Practice in the Meditation Break

I will remember that despite appearances, all living beings are my mother, and that just by being in my life, they give me the most precious gift – the ability to practice holy Dharma towards them.

 

Note- I have just Googled ‘precious gift’ to get an image for this post, only to find that Google thinks a precious gift is mostly handbags and hair straighteners!! Kadampas have a very different idea of what a precious gift is!

Meditation 1/9

The purpose of this meditation is to create the mental impression of completely abandoning self-cherishing, and instead cherish only others. By make a strong impression on our minds in the meditation session, we will find it easier to do the same in the meditation break.
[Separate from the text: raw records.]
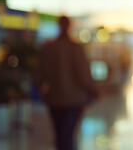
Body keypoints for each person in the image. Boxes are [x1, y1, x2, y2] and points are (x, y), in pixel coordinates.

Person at [35, 16, 99, 150]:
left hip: (54, 99)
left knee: (59, 136)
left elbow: (38, 76)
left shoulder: (47, 48)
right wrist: (94, 91)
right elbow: (83, 76)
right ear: (69, 26)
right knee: (68, 136)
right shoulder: (75, 48)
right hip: (73, 100)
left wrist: (43, 91)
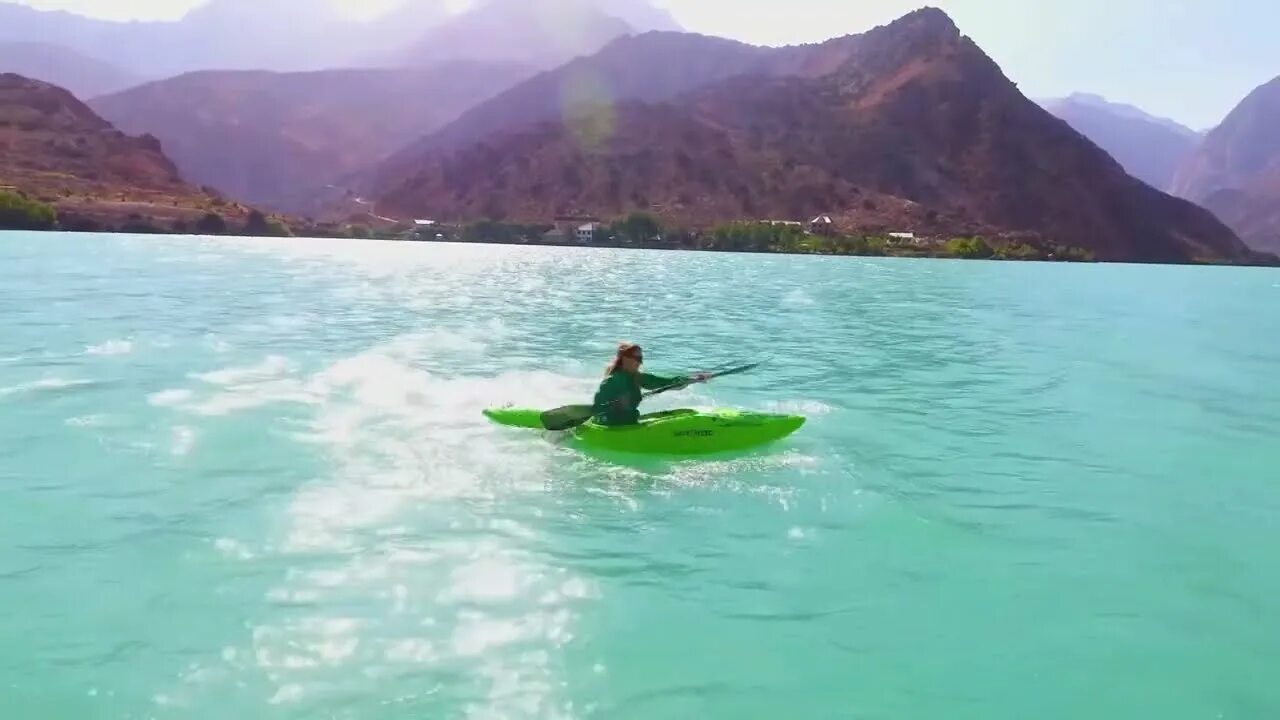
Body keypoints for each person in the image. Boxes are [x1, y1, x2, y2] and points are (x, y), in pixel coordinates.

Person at [592, 343, 707, 426]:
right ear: (625, 359)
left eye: (641, 358)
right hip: (611, 425)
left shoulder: (637, 377)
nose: (640, 362)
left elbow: (667, 383)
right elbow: (601, 407)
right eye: (637, 358)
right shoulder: (615, 380)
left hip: (628, 422)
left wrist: (694, 379)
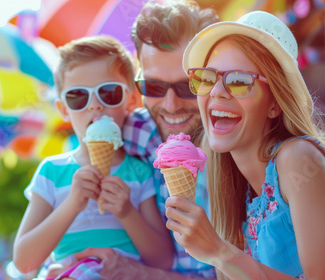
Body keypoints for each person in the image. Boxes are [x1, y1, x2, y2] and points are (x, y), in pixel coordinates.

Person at [165, 11, 325, 279]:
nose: (216, 91)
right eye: (207, 78)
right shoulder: (243, 193)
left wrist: (219, 252)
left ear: (274, 104)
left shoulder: (298, 159)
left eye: (238, 81)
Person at [73, 1, 220, 279]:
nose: (171, 104)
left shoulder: (239, 154)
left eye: (187, 86)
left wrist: (138, 274)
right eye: (153, 86)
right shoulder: (131, 132)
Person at [12, 35, 173, 277]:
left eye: (108, 93)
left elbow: (162, 260)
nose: (95, 105)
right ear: (64, 109)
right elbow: (24, 262)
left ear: (130, 100)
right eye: (78, 96)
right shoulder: (51, 172)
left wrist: (127, 212)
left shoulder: (139, 172)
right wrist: (71, 204)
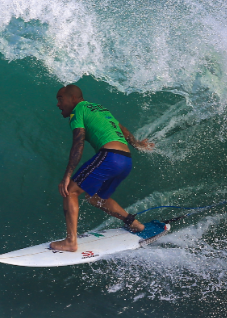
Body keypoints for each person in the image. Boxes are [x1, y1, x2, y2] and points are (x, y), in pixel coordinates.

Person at [51, 84, 154, 252]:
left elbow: (78, 144)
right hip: (126, 161)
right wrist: (137, 144)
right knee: (96, 198)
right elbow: (121, 128)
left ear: (74, 99)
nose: (57, 104)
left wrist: (67, 175)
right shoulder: (100, 109)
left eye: (60, 99)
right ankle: (134, 224)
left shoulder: (78, 110)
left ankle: (71, 241)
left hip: (110, 157)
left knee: (70, 191)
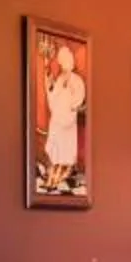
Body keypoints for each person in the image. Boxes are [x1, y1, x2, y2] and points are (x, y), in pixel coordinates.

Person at [41, 40, 86, 194]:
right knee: (56, 150)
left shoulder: (76, 80)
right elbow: (53, 97)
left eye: (66, 60)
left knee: (65, 153)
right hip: (58, 121)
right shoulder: (60, 79)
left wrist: (70, 106)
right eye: (62, 61)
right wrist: (49, 83)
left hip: (67, 121)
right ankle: (52, 179)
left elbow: (78, 99)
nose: (64, 63)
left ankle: (57, 180)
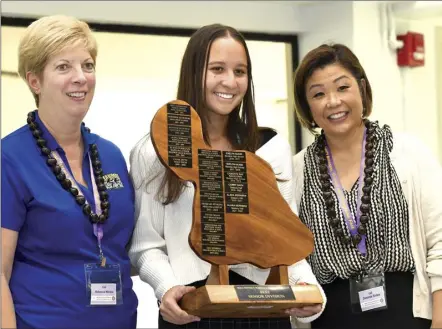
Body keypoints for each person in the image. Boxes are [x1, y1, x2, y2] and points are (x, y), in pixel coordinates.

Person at [129, 23, 326, 329]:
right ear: (194, 73)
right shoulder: (154, 150)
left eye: (240, 71)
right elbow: (146, 246)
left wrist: (307, 290)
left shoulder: (270, 149)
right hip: (190, 312)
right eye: (217, 69)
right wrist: (166, 289)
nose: (230, 82)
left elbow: (285, 240)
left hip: (262, 312)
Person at [1, 15, 138, 329]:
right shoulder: (10, 159)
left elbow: (126, 248)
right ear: (34, 81)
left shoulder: (110, 155)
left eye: (87, 66)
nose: (81, 77)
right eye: (64, 67)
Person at [292, 43, 442, 329]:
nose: (333, 101)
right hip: (331, 317)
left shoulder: (407, 153)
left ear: (361, 89)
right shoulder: (297, 171)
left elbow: (440, 242)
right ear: (308, 107)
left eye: (342, 87)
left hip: (406, 314)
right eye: (318, 94)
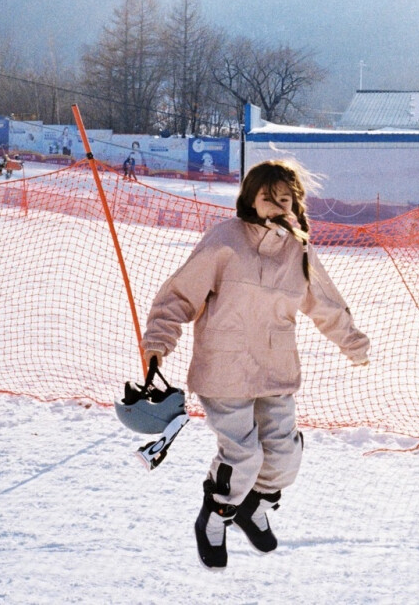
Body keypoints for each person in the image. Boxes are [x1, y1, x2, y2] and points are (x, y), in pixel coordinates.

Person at [140, 159, 370, 569]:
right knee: (242, 456)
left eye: (285, 199)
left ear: (295, 204)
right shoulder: (225, 241)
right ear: (250, 199)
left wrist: (351, 342)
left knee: (283, 456)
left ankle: (255, 506)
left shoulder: (298, 249)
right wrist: (158, 341)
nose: (276, 205)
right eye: (267, 198)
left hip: (276, 369)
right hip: (223, 370)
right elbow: (179, 294)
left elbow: (326, 303)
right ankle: (216, 514)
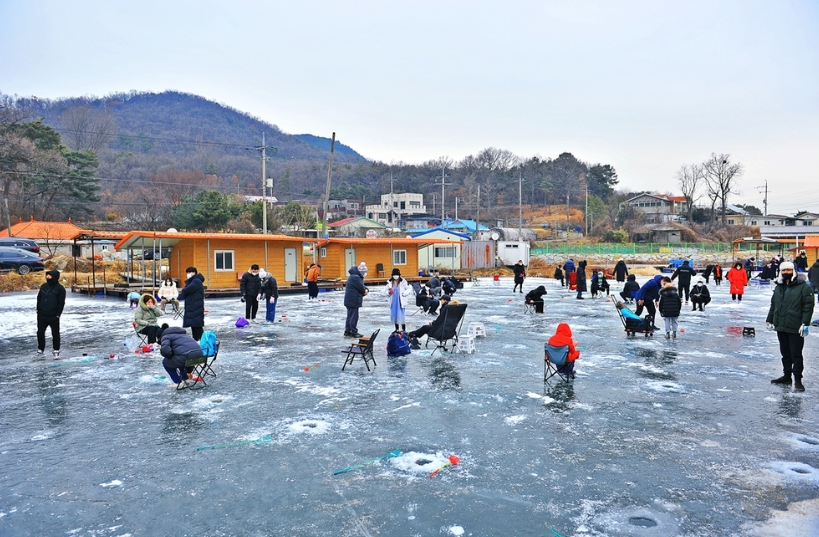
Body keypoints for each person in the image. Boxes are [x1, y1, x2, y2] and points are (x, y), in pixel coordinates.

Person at [767, 261, 815, 392]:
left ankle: (798, 380)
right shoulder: (779, 286)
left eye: (788, 270)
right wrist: (769, 319)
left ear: (793, 271)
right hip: (781, 326)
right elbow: (773, 305)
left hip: (795, 326)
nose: (786, 273)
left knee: (796, 354)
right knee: (785, 354)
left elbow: (808, 307)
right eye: (783, 271)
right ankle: (787, 376)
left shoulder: (803, 287)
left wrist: (805, 323)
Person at [156, 323, 202, 390]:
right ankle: (185, 378)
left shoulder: (166, 336)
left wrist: (169, 355)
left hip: (187, 357)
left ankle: (178, 382)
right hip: (199, 357)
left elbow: (166, 351)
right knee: (179, 359)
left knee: (166, 362)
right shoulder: (184, 335)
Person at [36, 269, 66, 359]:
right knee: (40, 333)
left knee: (55, 334)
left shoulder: (60, 289)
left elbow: (61, 302)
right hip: (42, 315)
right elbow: (39, 298)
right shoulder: (44, 286)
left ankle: (56, 350)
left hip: (53, 316)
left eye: (50, 276)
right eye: (47, 275)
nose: (47, 277)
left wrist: (58, 314)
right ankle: (40, 350)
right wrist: (38, 310)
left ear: (55, 277)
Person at [178, 266, 206, 341]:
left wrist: (182, 291)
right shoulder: (193, 281)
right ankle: (197, 341)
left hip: (195, 306)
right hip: (193, 306)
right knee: (194, 326)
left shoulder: (196, 281)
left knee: (197, 326)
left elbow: (187, 290)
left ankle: (202, 342)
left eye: (190, 272)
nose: (189, 274)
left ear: (194, 273)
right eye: (187, 273)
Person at [344, 264, 368, 338]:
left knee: (350, 316)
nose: (365, 273)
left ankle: (348, 331)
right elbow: (361, 288)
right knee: (354, 317)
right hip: (353, 300)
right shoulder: (356, 277)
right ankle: (353, 332)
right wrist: (365, 291)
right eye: (364, 272)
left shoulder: (354, 276)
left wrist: (366, 289)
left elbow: (361, 286)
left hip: (350, 300)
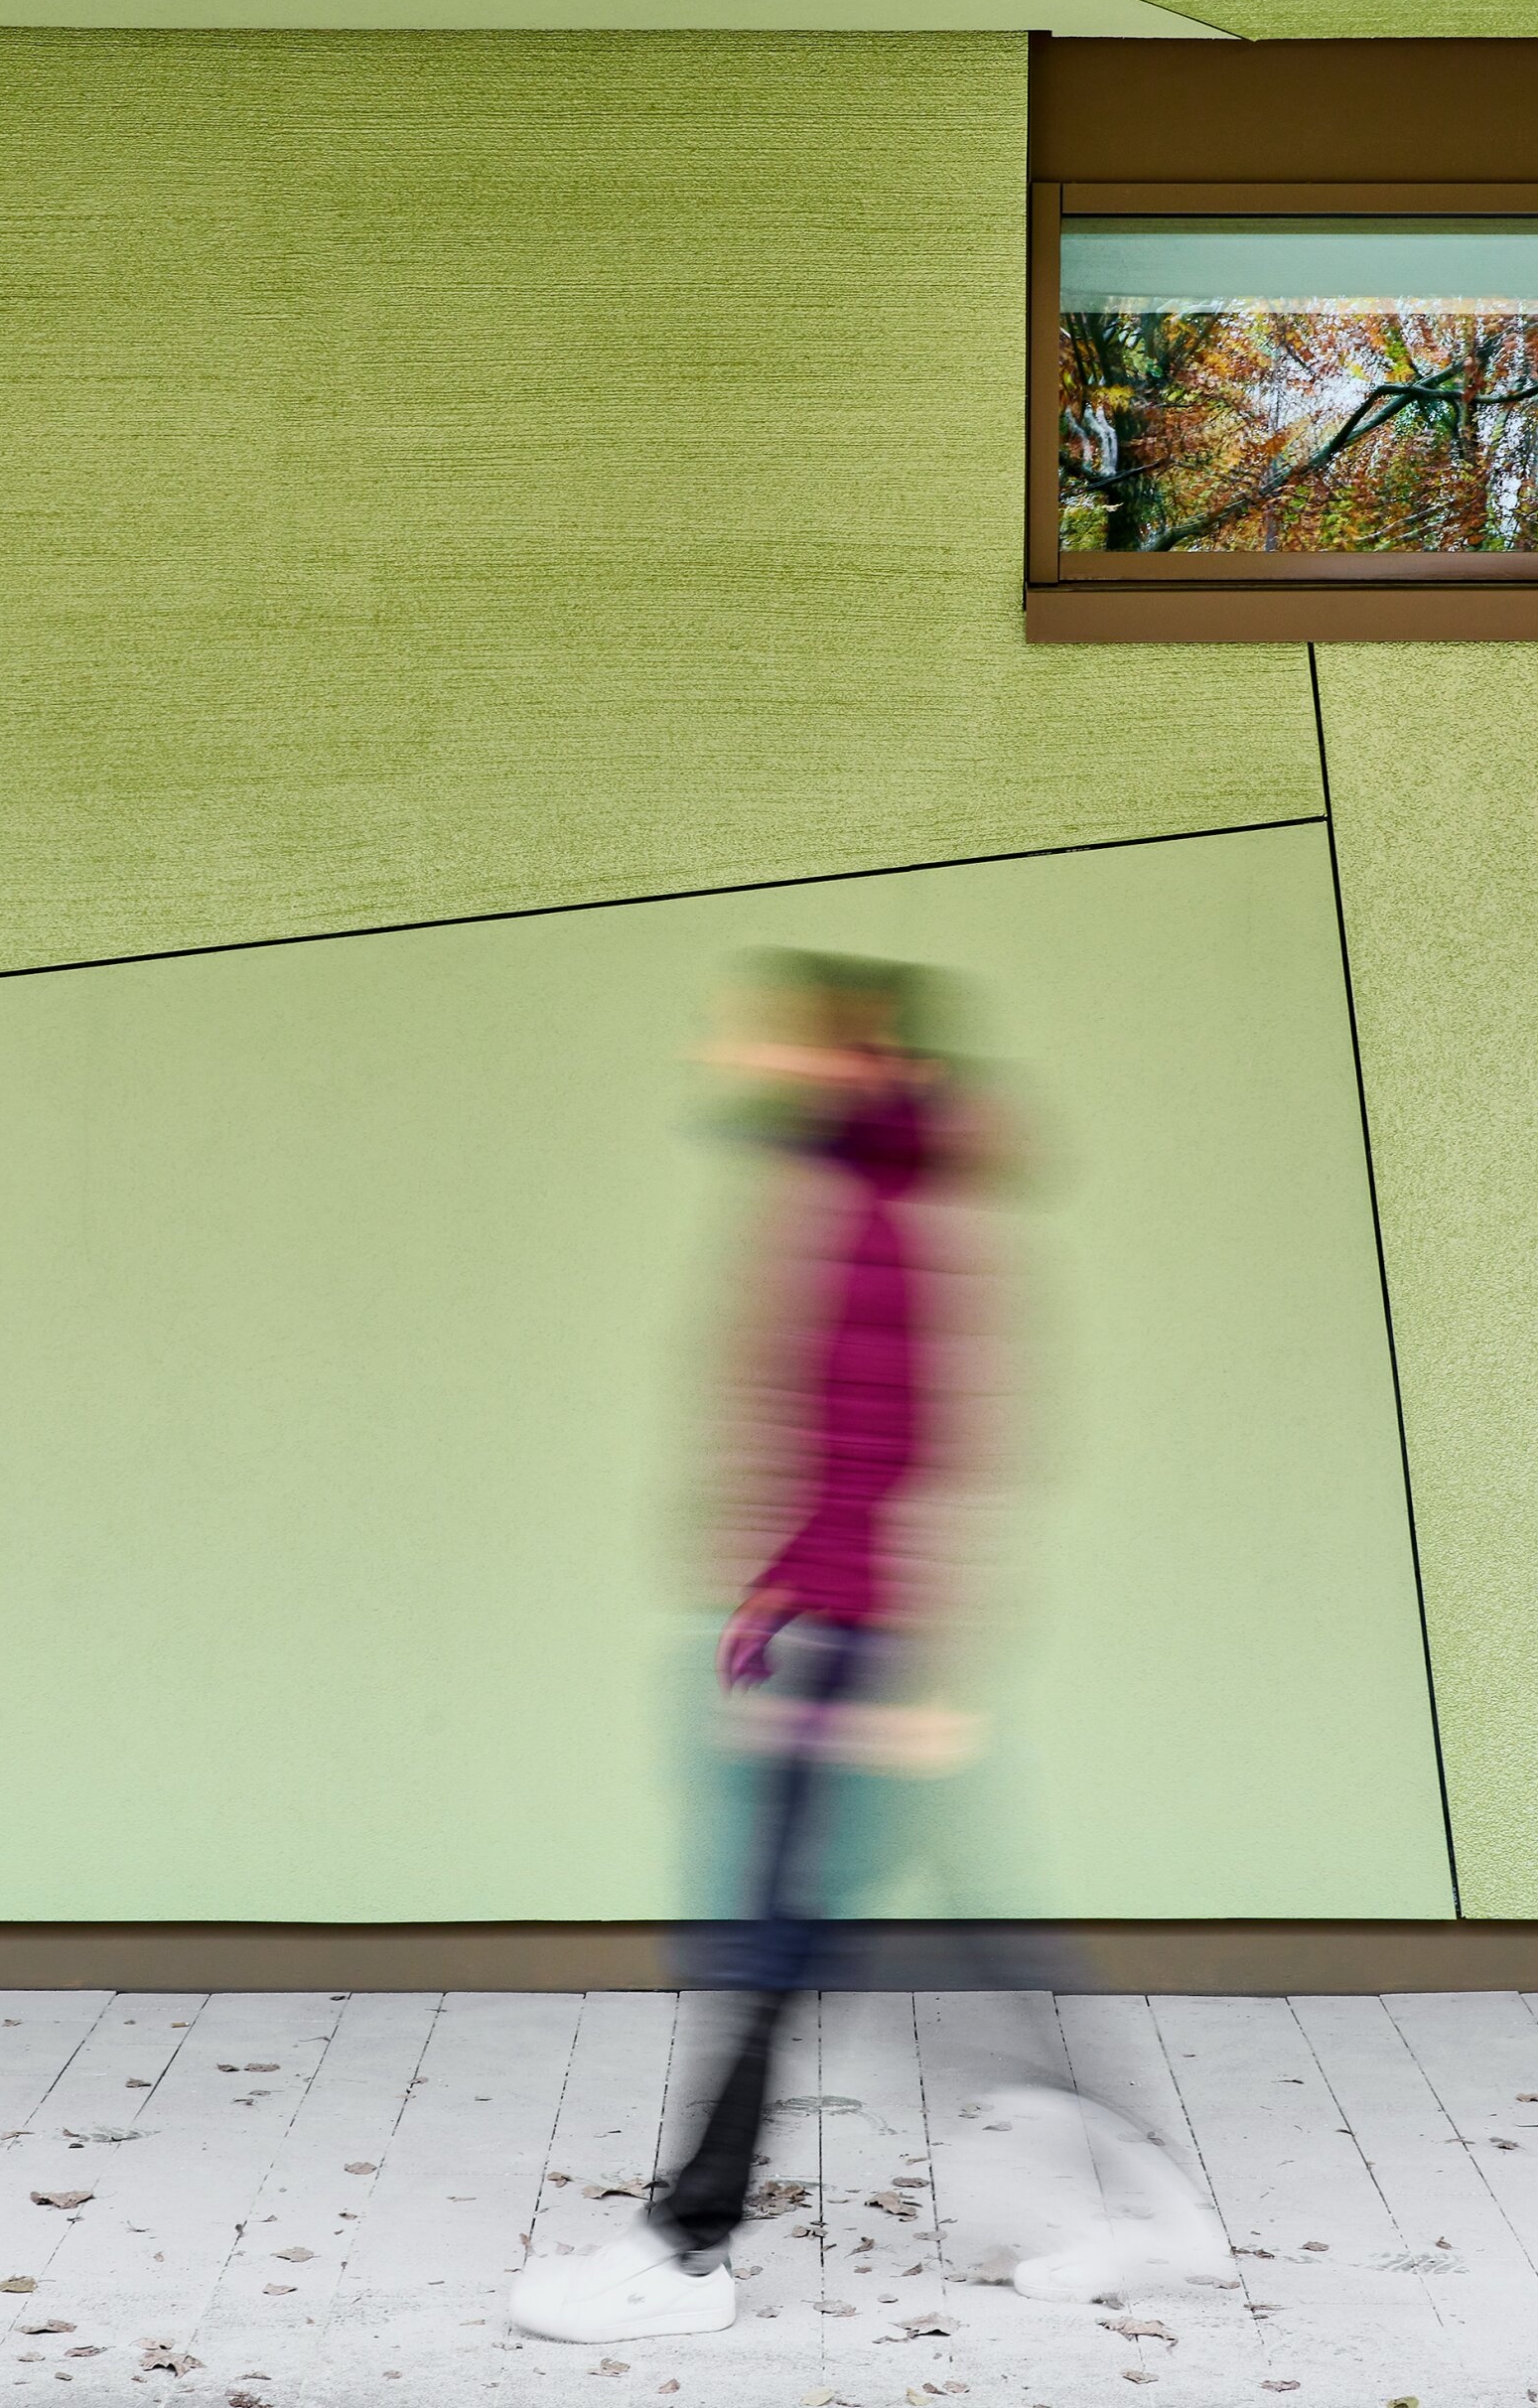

I began the meditation by reviewing the conclusions of the previous two meditations. Firstly, that self-cherishing prevents me from forming intimate relationships with others, because my self-cherishing mind considers my wishes to be supremely important and neglects the wishes of others – it puts the two at odds. Secondly, the mind that cherishes others produces the opportunity to be intimate with others, because there is no self cherishing causing a gap between us.

I considered these points for a while. It seemed to me that there was only one conclusion to reach – that I need to completely abandon self cherishing and cherish only others. If I were to do this, then I would care about others deeply. I would establish what their wishes were, and I would work to help them achieve their wishes. And because this is my wish, then when their wishes are fulfilled, so will mine. So through my work there will be twice the happiness! I thought about this doubling of happiness, through cherishing others.

I thought about how my life would become truly meaningful, and how I can help people, and make myself happy. I felt a very warm and content feeling. Although I was just thinking about helping one other person, it naturally extended to all living beings – the ones I can help in this life and the ones I will be able to help when I am a Buddha. I let the feeling of warmth and happiness grow until it filled my mind, always remembering that it represented abandoning self-cherishing, and cherishing others exclusively.

Dedication

May all living beings recognise that true happiness comes from cherishing others, whereas all the suffering in the world arises from self-cherishing, and through this become enlightened beings.

Practice in the meditation break

My mind is mixed with self-cherishing all the time, but I will try to remain vigilant for signs of it influencing me, and where I can, I will abandon it by reversing its direction, and cherishing others instead.

The purpose of this meditation is to generate a feeling of cherishing all living beings equally.

I began by recalling the fact that all living beings are my mother, and that in past lives and in this life, I have received immense kindness from each and every one of them. I let my mind dwell on that thought and I was filled with a feeling of gratitude.

Then I turned to look at where my main concerns lie. At the moment, I am almost totally concerned with myself. I hardly think about the happiness of others at all. I am filled with self-cherishing.

This is not fair. It is shameful. All these very kind beings give me help continuously, and all I am interested in is my own happiness. It is like having a close and dear friend giving me help, and my turning my back on them. How could I possibly do that?

I thought about what my self-cherishing looked like. It appeared as a high and huge mountain. A single massive mountain in a vast endless landscape. All my concern and cherishing was in this mountain, focused on one spot – me. Then I imagined the mountain melted, and spread out over all the landscape, representing me spreading out my cherishing equally to all living beings.

I focused on the feeling of this concern spreading out equally, and how smooth and fair it felt. I had found my object of meditation, and I focused on it for the rest of the meditation.

Dedication

May all living beings attain the realisation of equalizing self and others, and thereby attain enlightenment for the sake of all living beings.

Practice in the meditation break

Through remembering the kindness of all other living beings, I will endeavour today to see it as my duty to cherish them as much as I cherish myself, because this is only fair.